USC stopped retail operations nationwide on 31 July 2025 and began shifting stock from stores to warehouses for disposal. The corporation plans to lay off the majority of staff by 31 August 2025. From September to November 2025, about 832 staff will be retained to manage 88 warehouses and 44 regional offices and to complete audit stocktaking, reconciliation, auctions and litigation work. This transitional workforce will cost about Rs 210 million per month. From December 2025 to June 2026, a further reduced staff of 326 will remain to help dispose of assets at a monthly cost of about Rs115 million.
Asset Disposal
The finance committee instructed USC to obtain fresh valuations for 21 properties to meet liabilities. Preliminary surveys by approved valuers put the asset value between Rs10.5 billion and Rs12.6 billion. Some properties were acquired from the Privatization Commission through Roti Corporation of Pakistan, and the original titles have not yet been transferred. To sell those properties, the titles must be transferred to USC, which may add cost and delay. Other properties face leasehold restrictions that require building completion certificates or are liable for commercialisation charges. Completing records and obtaining permissions will need additional expenditure. The committee asked the law and justice division to explore expedited legal routes under the Privatization Commission Ordinance 2000 to speed transfers and auctions.
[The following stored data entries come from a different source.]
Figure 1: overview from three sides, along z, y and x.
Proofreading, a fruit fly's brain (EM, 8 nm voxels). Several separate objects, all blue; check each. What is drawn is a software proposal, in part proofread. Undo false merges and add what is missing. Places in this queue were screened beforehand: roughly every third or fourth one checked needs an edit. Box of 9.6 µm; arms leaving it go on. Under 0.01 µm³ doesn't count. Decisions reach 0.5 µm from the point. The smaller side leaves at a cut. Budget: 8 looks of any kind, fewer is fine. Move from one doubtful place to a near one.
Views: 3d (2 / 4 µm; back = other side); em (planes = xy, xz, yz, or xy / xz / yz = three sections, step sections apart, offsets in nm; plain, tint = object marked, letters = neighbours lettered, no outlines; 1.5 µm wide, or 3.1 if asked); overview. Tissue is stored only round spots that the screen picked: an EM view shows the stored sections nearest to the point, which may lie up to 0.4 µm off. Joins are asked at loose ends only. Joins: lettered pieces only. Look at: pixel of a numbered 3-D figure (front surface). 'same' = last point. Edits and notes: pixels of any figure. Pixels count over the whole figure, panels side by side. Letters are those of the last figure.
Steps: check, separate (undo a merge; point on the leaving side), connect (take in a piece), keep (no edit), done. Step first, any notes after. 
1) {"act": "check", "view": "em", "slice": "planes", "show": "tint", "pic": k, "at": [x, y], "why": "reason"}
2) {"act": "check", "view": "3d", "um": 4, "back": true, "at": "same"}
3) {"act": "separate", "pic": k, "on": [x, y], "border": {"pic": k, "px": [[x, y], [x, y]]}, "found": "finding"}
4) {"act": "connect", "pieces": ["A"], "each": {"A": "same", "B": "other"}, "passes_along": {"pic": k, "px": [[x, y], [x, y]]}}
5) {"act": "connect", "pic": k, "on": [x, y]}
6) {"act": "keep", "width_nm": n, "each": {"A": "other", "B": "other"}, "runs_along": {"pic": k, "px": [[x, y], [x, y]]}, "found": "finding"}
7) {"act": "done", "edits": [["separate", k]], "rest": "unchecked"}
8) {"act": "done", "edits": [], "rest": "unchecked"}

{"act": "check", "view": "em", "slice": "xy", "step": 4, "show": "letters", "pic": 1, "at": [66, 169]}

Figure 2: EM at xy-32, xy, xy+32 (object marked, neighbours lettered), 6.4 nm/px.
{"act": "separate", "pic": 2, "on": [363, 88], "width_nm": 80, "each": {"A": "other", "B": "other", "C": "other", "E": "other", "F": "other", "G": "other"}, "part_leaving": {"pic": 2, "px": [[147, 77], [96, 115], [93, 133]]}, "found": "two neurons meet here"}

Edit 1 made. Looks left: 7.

A detailed cash flow plan mapping monthly inflows and outflows was presented to the committee on 22 August 2025. The committee urged early disposal of properties to generate funds. It asked the finance ministry and USC to prepare monthly receipts and payments schedules. The Economic Coordination Committee was requested to approve a supplementary grant of Rs30.216 billion for the Ministry of Industries and Production. The breakdown is Rs13.225 billion for severance of regular staff Rs5.751 billion for terminal payments and compensation for widows Rs2.192 billion to Rs6.337 billion for contractual and daily wage staff Rs1.467 billion for salaries and operational costs Rs630 million to retain 832 staff for September to November 2025 and Rs805 million to retain 326 staff for December 2025 to June 2026 Rs2 billion for vendor liabilities and a remaining Rs9,935 million to be budgeted in the financial year 2026-27.
Officials said the financial condition of Utility Stores Corporation remains critical, with no funds to pay salaries, severance and other dues. Early asset disposal and clear legal title transfer are central to the plan to settle liabilities and to limit the burden on public finances. The government will monitor auction valuations and staff payments as the sale process unfolds.